What is expected: Every line of the listing that holds the word "Value" should be returned.

╔══

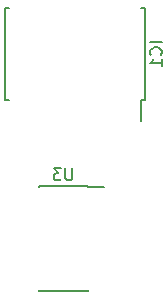
<source format=gbr>
G04 #@! TF.GenerationSoftware,KiCad,Pcbnew,5.0.0-fee4fd1~66~ubuntu16.04.1*
G04 #@! TF.CreationDate,2018-09-27T13:50:44+02:00*
G04 #@! TF.ProjectId,LedDimmer_ESP8266,4C656444696D6D65725F455350383236,rev?*
G04 #@! TF.SameCoordinates,Original*
G04 #@! TF.FileFunction,Legend,Bot*
G04 #@! TF.FilePolarity,Positive*
%FSLAX46Y46*%
G04 Gerber Fmt 4.6, Leading zero omitted, Abs format (unit mm)*
G04 Created by KiCad (PCBNEW 5.0.0-fee4fd1~66~ubuntu16.04.1) date Thu Sep 27 13:50:44 2018*
%MOMM*%
%LPD*%
G01*
G04 APERTURE LIST*
%ADD10C,0.150000*%
G04 APERTURE END LIST*
D10*
G04 #@! TO.C,IC1*
X175749000Y-89092000D02*
X175404000Y-89092000D01*
X175749000Y-81342000D02*
X175404000Y-81342000D01*
X163849000Y-81342000D02*
X164194000Y-81342000D01*
X163849000Y-89092000D02*
X164194000Y-89092000D01*
X175749000Y-89092000D02*
X175749000Y-81342000D01*
X163849000Y-89092000D02*
X163849000Y-81342000D01*
X175404000Y-89092000D02*
X175404000Y-90917000D01*
G04 #@! TO.C,U3*
X170858000Y-96388000D02*
X170858000Y-96503000D01*
X166708000Y-96388000D02*
X166708000Y-96503000D01*
X166708000Y-105288000D02*
X166708000Y-105173000D01*
X170858000Y-105288000D02*
X170858000Y-105173000D01*
X170858000Y-96388000D02*
X166708000Y-96388000D01*
X170858000Y-105288000D02*
X166708000Y-105288000D01*
X170858000Y-96503000D02*
X172233000Y-96503000D01*
G04 #@! TO.C,IC1*
X177126380Y-84240809D02*
X176126380Y-84240809D01*
X177031142Y-85288428D02*
X177078761Y-85240809D01*
X177126380Y-85097952D01*
X177126380Y-85002714D01*
X177078761Y-84859857D01*
X176983523Y-84764619D01*
X176888285Y-84717000D01*
X176697809Y-84669380D01*
X176554952Y-84669380D01*
X176364476Y-84717000D01*
X176269238Y-84764619D01*
X176174000Y-84859857D01*
X176126380Y-85002714D01*
X176126380Y-85097952D01*
X176174000Y-85240809D01*
X176221619Y-85288428D01*
X177126380Y-86240809D02*
X177126380Y-85669380D01*
X177126380Y-85955095D02*
X176126380Y-85955095D01*
X176269238Y-85859857D01*
X176364476Y-85764619D01*
X176412095Y-85669380D01*
G04 #@! TO.C,U3*
X169544904Y-94915380D02*
X169544904Y-95724904D01*
X169497285Y-95820142D01*
X169449666Y-95867761D01*
X169354428Y-95915380D01*
X169163952Y-95915380D01*
X169068714Y-95867761D01*
X169021095Y-95820142D01*
X168973476Y-95724904D01*
X168973476Y-94915380D01*
X168592523Y-94915380D02*
X167973476Y-94915380D01*
X168306809Y-95296333D01*
X168163952Y-95296333D01*
X168068714Y-95343952D01*
X168021095Y-95391571D01*
X167973476Y-95486809D01*
X167973476Y-95724904D01*
X168021095Y-95820142D01*
X168068714Y-95867761D01*
X168163952Y-95915380D01*
X168449666Y-95915380D01*
X168544904Y-95867761D01*
X168592523Y-95820142D01*
G04 #@! TD*
M02*

</source>
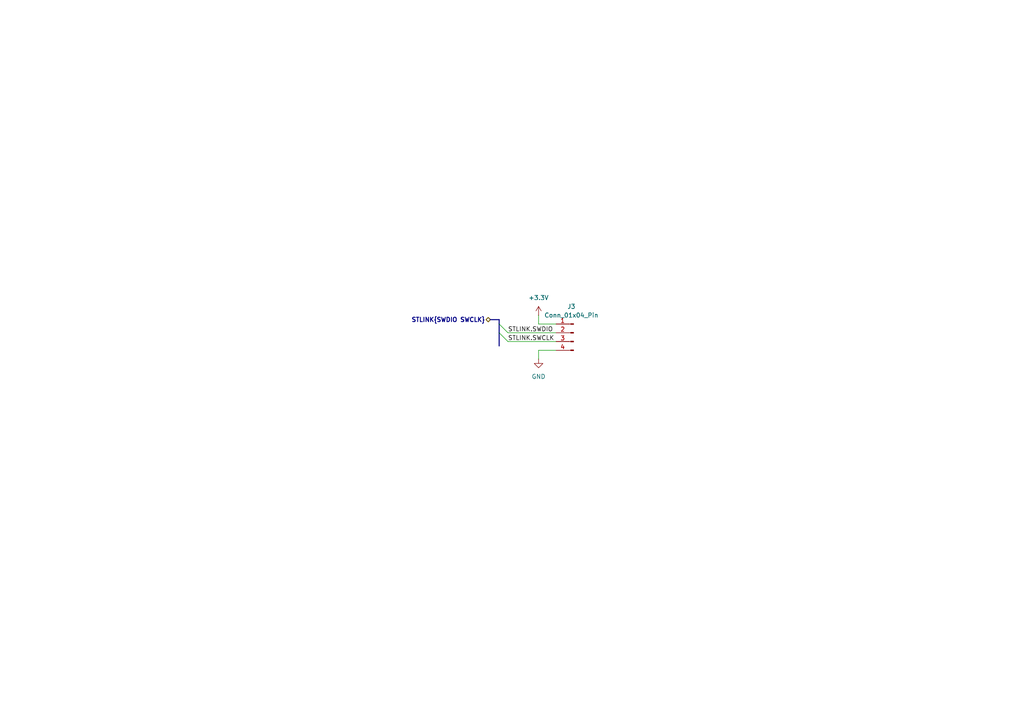
<source format=kicad_sch>
(kicad_sch
	(version 20250114)
	(generator "eeschema")
	(generator_version "9.0")
	(uuid "42667835-fdd4-478d-95c7-602259908449")
	(paper "A4")
	
	(bus_entry
		(at 144.78 93.98)
		(size 2.54 2.54)
		(stroke
			(width 0)
			(type default)
		)
		(uuid "07694dab-0a56-408b-967d-133286709753")
	)
	(bus_entry
		(at 144.78 96.52)
		(size 2.54 2.54)
		(stroke
			(width 0)
			(type default)
		)
		(uuid "cdab3cee-f1b7-44bf-8e1f-9be91bd75d0a")
	)
	(wire
		(pts
			(xy 156.21 93.98) (xy 161.29 93.98)
		)
		(stroke
			(width 0)
			(type default)
		)
		(uuid "35a95bbe-5e9c-49d9-a112-fc0ae1b934ee")
	)
	(wire
		(pts
			(xy 156.21 101.6) (xy 161.29 101.6)
		)
		(stroke
			(width 0)
			(type default)
		)
		(uuid "55635c01-a354-45ed-8394-dd765d43290b")
	)
	(wire
		(pts
			(xy 147.32 96.52) (xy 161.29 96.52)
		)
		(stroke
			(width 0)
			(type default)
		)
		(uuid "60a68f2d-91f4-4688-a0cd-0eb84e14aaf1")
	)
	(bus
		(pts
			(xy 144.78 92.71) (xy 144.78 93.98)
		)
		(stroke
			(width 0)
			(type default)
		)
		(uuid "610eb78c-9043-44c9-a289-74d76e0c019e")
	)
	(wire
		(pts
			(xy 156.21 104.14) (xy 156.21 101.6)
		)
		(stroke
			(width 0)
			(type default)
		)
		(uuid "6f2160bc-dbcf-4fa8-921a-a26ffaa10952")
	)
	(bus
		(pts
			(xy 144.78 93.98) (xy 144.78 96.52)
		)
		(stroke
			(width 0)
			(type default)
		)
		(uuid "72d9cca7-fe0f-4aec-b4ba-01b3a447a859")
	)
	(wire
		(pts
			(xy 156.21 91.44) (xy 156.21 93.98)
		)
		(stroke
			(width 0)
			(type default)
		)
		(uuid "99f2a0ae-93e2-4862-a3ed-65ada234ddb5")
	)
	(bus
		(pts
			(xy 142.24 92.71) (xy 144.78 92.71)
		)
		(stroke
			(width 0)
			(type default)
		)
		(uuid "9d7b486e-0a87-4f05-84b0-6b6bd483bac8")
	)
	(wire
		(pts
			(xy 147.32 99.06) (xy 161.29 99.06)
		)
		(stroke
			(width 0)
			(type default)
		)
		(uuid "a0b51044-7f15-43d5-a0f1-986cdf1f363b")
	)
	(bus
		(pts
			(xy 144.78 96.52) (xy 144.78 100.33)
		)
		(stroke
			(width 0)
			(type default)
		)
		(uuid "ffc91199-8819-45f3-bd4f-a104fb5e9df6")
	)
	(label "STLINK.SWCLK"
		(at 147.32 99.06 0)
		(effects
			(font
				(size 1.27 1.27)
			)
			(justify left bottom)
		)
		(uuid "433f5041-1e7c-4d57-89ed-2f3f2bd621a2")
	)
	(label "STLINK.SWDIO"
		(at 147.32 96.52 0)
		(effects
			(font
				(size 1.27 1.27)
			)
			(justify left bottom)
		)
		(uuid "a582a36b-5fb7-47b0-9875-b6b989f7dfbe")
	)
	(hierarchical_label "STLINK{SWDIO SWCLK}"
		(shape bidirectional)
		(at 142.24 92.71 180)
		(effects
			(font
				(size 1.27 1.27)
				(bold yes)
			)
			(justify right)
		)
		(uuid "6867257a-dc6a-447b-af80-b16aab295837")
	)
	(symbol
		(lib_id "Connector:Conn_01x04_Pin")
		(at 166.37 96.52 0)
		(mirror y)
		(unit 1)
		(exclude_from_sim no)
		(in_bom yes)
		(on_board yes)
		(dnp no)
		(fields_autoplaced yes)
		(uuid "23102656-4ecf-4624-b631-e70f5fd887f5")
		(property "Reference" "J3"
			(at 165.735 88.9 0)
			(effects
				(font
					(size 1.27 1.27)
				)
			)
		)
		(property "Value" "Conn_01x04_Pin"
			(at 165.735 91.44 0)
			(effects
				(font
					(size 1.27 1.27)
				)
			)
		)
		(property "Footprint" ""
			(at 166.37 96.52 0)
			(effects
				(font
					(size 1.27 1.27)
				)
				(hide yes)
			)
		)
		(property "Datasheet" "~"
			(at 166.37 96.52 0)
			(effects
				(font
					(size 1.27 1.27)
				)
				(hide yes)
			)
		)
		(property "Description" "Generic connector, single row, 01x04, script generated"
			(at 166.37 96.52 0)
			(effects
				(font
					(size 1.27 1.27)
				)
				(hide yes)
			)
		)
		(pin "3"
			(uuid "7deb9b4d-4931-418a-a7be-02bc89df7bb0")
		)
		(pin "1"
			(uuid "1ffcd057-c0dd-4fc2-86f0-23be3c022816")
		)
		(pin "2"
			(uuid "32a89d60-4946-42a4-8b46-0f73ba3b7d93")
		)
		(pin "4"
			(uuid "3e18a35f-4b34-4bfc-8497-d59341d9c201")
		)
		(instances
			(project "STMBlueLine"
				(path "/d9f70aa0-fcfd-4ae4-9801-1024ce5b770a/3a1846a8-7cf9-40e2-86f9-7ca7be2746df"
					(reference "J3")
					(unit 1)
				)
			)
		)
	)
	(symbol
		(lib_id "power:GND")
		(at 156.21 104.14 0)
		(unit 1)
		(exclude_from_sim no)
		(in_bom yes)
		(on_board yes)
		(dnp no)
		(fields_autoplaced yes)
		(uuid "5514b60c-b23d-4b1e-92cd-f2dffd7e2dd6")
		(property "Reference" "#PWR021"
			(at 156.21 110.49 0)
			(effects
				(font
					(size 1.27 1.27)
				)
				(hide yes)
			)
		)
		(property "Value" "GND"
			(at 156.21 109.22 0)
			(effects
				(font
					(size 1.27 1.27)
				)
			)
		)
		(property "Footprint" ""
			(at 156.21 104.14 0)
			(effects
				(font
					(size 1.27 1.27)
				)
				(hide yes)
			)
		)
		(property "Datasheet" ""
			(at 156.21 104.14 0)
			(effects
				(font
					(size 1.27 1.27)
				)
				(hide yes)
			)
		)
		(property "Description" "Power symbol creates a global label with name \"GND\" , ground"
			(at 156.21 104.14 0)
			(effects
				(font
					(size 1.27 1.27)
				)
				(hide yes)
			)
		)
		(pin "1"
			(uuid "1f0cb88d-019b-4458-9ba9-ba6319d14984")
		)
		(instances
			(project "STMBlueLine"
				(path "/d9f70aa0-fcfd-4ae4-9801-1024ce5b770a/3a1846a8-7cf9-40e2-86f9-7ca7be2746df"
					(reference "#PWR021")
					(unit 1)
				)
			)
		)
	)
	(symbol
		(lib_id "power:+3.3V")
		(at 156.21 91.44 0)
		(unit 1)
		(exclude_from_sim no)
		(in_bom yes)
		(on_board yes)
		(dnp no)
		(fields_autoplaced yes)
		(uuid "6c71a02b-3d57-4f14-aaa4-736c2fdab84b")
		(property "Reference" "#PWR020"
			(at 156.21 95.25 0)
			(effects
				(font
					(size 1.27 1.27)
				)
				(hide yes)
			)
		)
		(property "Value" "+3.3V"
			(at 156.21 86.36 0)
			(effects
				(font
					(size 1.27 1.27)
				)
			)
		)
		(property "Footprint" ""
			(at 156.21 91.44 0)
			(effects
				(font
					(size 1.27 1.27)
				)
				(hide yes)
			)
		)
		(property "Datasheet" ""
			(at 156.21 91.44 0)
			(effects
				(font
					(size 1.27 1.27)
				)
				(hide yes)
			)
		)
		(property "Description" "Power symbol creates a global label with name \"+3.3V\""
			(at 156.21 91.44 0)
			(effects
				(font
					(size 1.27 1.27)
				)
				(hide yes)
			)
		)
		(pin "1"
			(uuid "2da724b4-8d38-442d-a565-5001b14a0721")
		)
		(instances
			(project "STMBlueLine"
				(path "/d9f70aa0-fcfd-4ae4-9801-1024ce5b770a/3a1846a8-7cf9-40e2-86f9-7ca7be2746df"
					(reference "#PWR020")
					(unit 1)
				)
			)
		)
	)
)

</source>
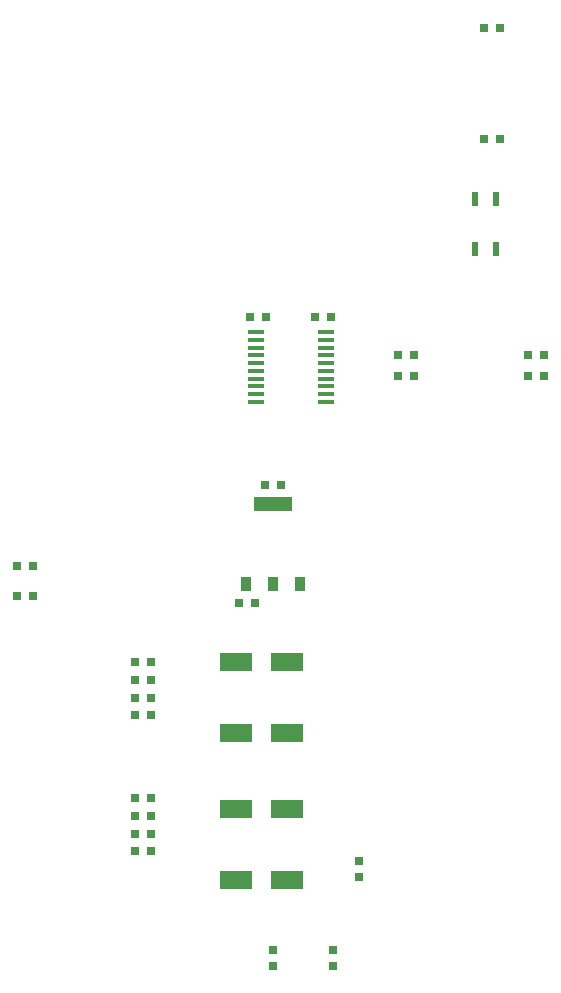
<source format=gbr>
%TF.GenerationSoftware,Altium Limited,Altium Designer,25.2.1 (25)*%
G04 Layer_Color=128*
%FSLAX43Y43*%
%MOMM*%
%TF.SameCoordinates,F457C3C9-6880-4064-B818-50B76E06CF19*%
%TF.FilePolarity,Positive*%
%TF.FileFunction,Paste,Bot*%
%TF.Part,Single*%
G01*
G75*
%TA.AperFunction,SMDPad,CuDef*%
%ADD24R,0.650X0.700*%
%ADD25R,0.700X0.650*%
%ADD26R,2.800X1.600*%
%ADD27R,1.475X0.450*%
%ADD28R,3.200X1.250*%
%ADD29R,0.950X1.250*%
%ADD30R,0.600X1.250*%
D24*
X34925Y62250D02*
D03*
X33575D02*
D03*
X51575Y57250D02*
D03*
X52925D02*
D03*
X51575Y59000D02*
D03*
X52925D02*
D03*
X9675Y38590D02*
D03*
X8325D02*
D03*
X9675Y41130D02*
D03*
X8325D02*
D03*
X49175Y77300D02*
D03*
X47825D02*
D03*
X49175Y86700D02*
D03*
X47825D02*
D03*
X41925Y59000D02*
D03*
X40575D02*
D03*
X28075Y62250D02*
D03*
X29425D02*
D03*
X41925Y57250D02*
D03*
X40575D02*
D03*
X18325Y33000D02*
D03*
X19675D02*
D03*
X18325Y21500D02*
D03*
X19675D02*
D03*
X18325Y20000D02*
D03*
X19675D02*
D03*
X18325Y31500D02*
D03*
X19675D02*
D03*
Y17000D02*
D03*
X18325D02*
D03*
X19675Y18500D02*
D03*
X18325D02*
D03*
X19675Y28500D02*
D03*
X18325D02*
D03*
X19675Y30000D02*
D03*
X18325D02*
D03*
X29325Y48000D02*
D03*
X30675D02*
D03*
X27075Y38000D02*
D03*
X28425D02*
D03*
D25*
X30000Y8675D02*
D03*
Y7325D02*
D03*
X35080Y8675D02*
D03*
Y7325D02*
D03*
X37250Y14825D02*
D03*
Y16175D02*
D03*
D26*
X26850Y14600D02*
D03*
X31150D02*
D03*
X26850Y27000D02*
D03*
X31150D02*
D03*
X26850Y33000D02*
D03*
X31150D02*
D03*
Y20600D02*
D03*
X26850D02*
D03*
D27*
X28562Y60925D02*
D03*
Y60275D02*
D03*
Y59625D02*
D03*
Y58975D02*
D03*
Y58325D02*
D03*
Y57675D02*
D03*
Y57025D02*
D03*
Y56375D02*
D03*
Y55725D02*
D03*
Y55075D02*
D03*
X34438D02*
D03*
Y55725D02*
D03*
Y56375D02*
D03*
Y57025D02*
D03*
Y57675D02*
D03*
Y58325D02*
D03*
Y58975D02*
D03*
Y59625D02*
D03*
Y60275D02*
D03*
Y60925D02*
D03*
D28*
X30000Y46400D02*
D03*
D29*
X27700Y39600D02*
D03*
X30000D02*
D03*
X32300D02*
D03*
D30*
X47100Y72250D02*
D03*
X48900D02*
D03*
Y68000D02*
D03*
X47100D02*
D03*
%TF.MD5,28f9052aeddcbbb81b87f98edf4522fd*%
M02*

</source>
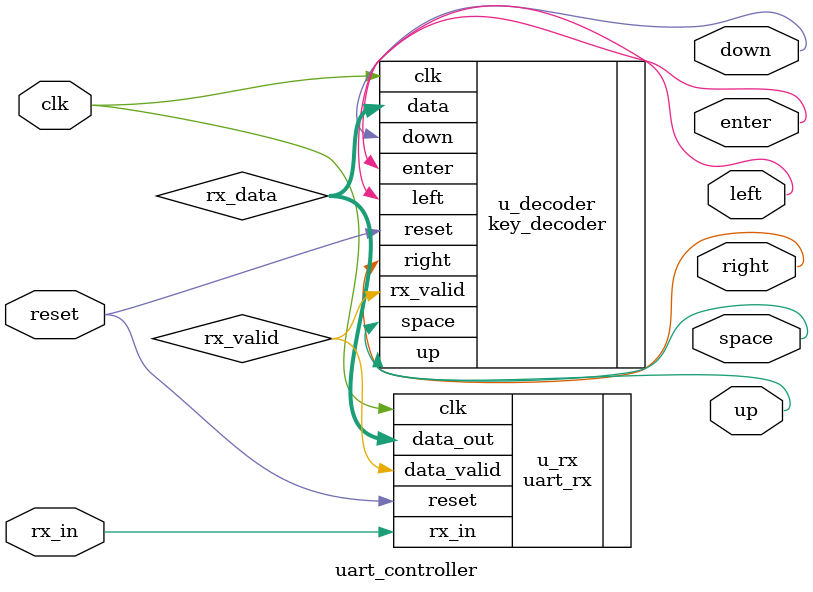
<source format=v>
module uart_controller (
    input  wire       clk,
    input  wire       reset,
    input  wire       rx_in,
    output wire       up,
    output wire       down,
    output wire       left,
    output wire       right,
    output wire       enter,
    output wire       space
);
    wire [7:0] rx_data;
    wire rx_valid;

    uart_rx u_rx (
        .clk(clk),
        .reset(reset),
        .rx_in(rx_in),
        .data_out(rx_data),
        .data_valid(rx_valid)
    );

    key_decoder u_decoder (
        .clk(clk),
        .reset(reset),
        .data(rx_data),
        .rx_valid(rx_valid),
        .up(up),
        .down(down),
        .left(left),
        .right(right),
        .enter(enter),
        .space(space)
    );

endmodule
</source>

╚══

Answer space:
		(property "Value" "Conn_01x04_Pin"
		(property "Value" "GND"
		(property "Value" "+3.3V"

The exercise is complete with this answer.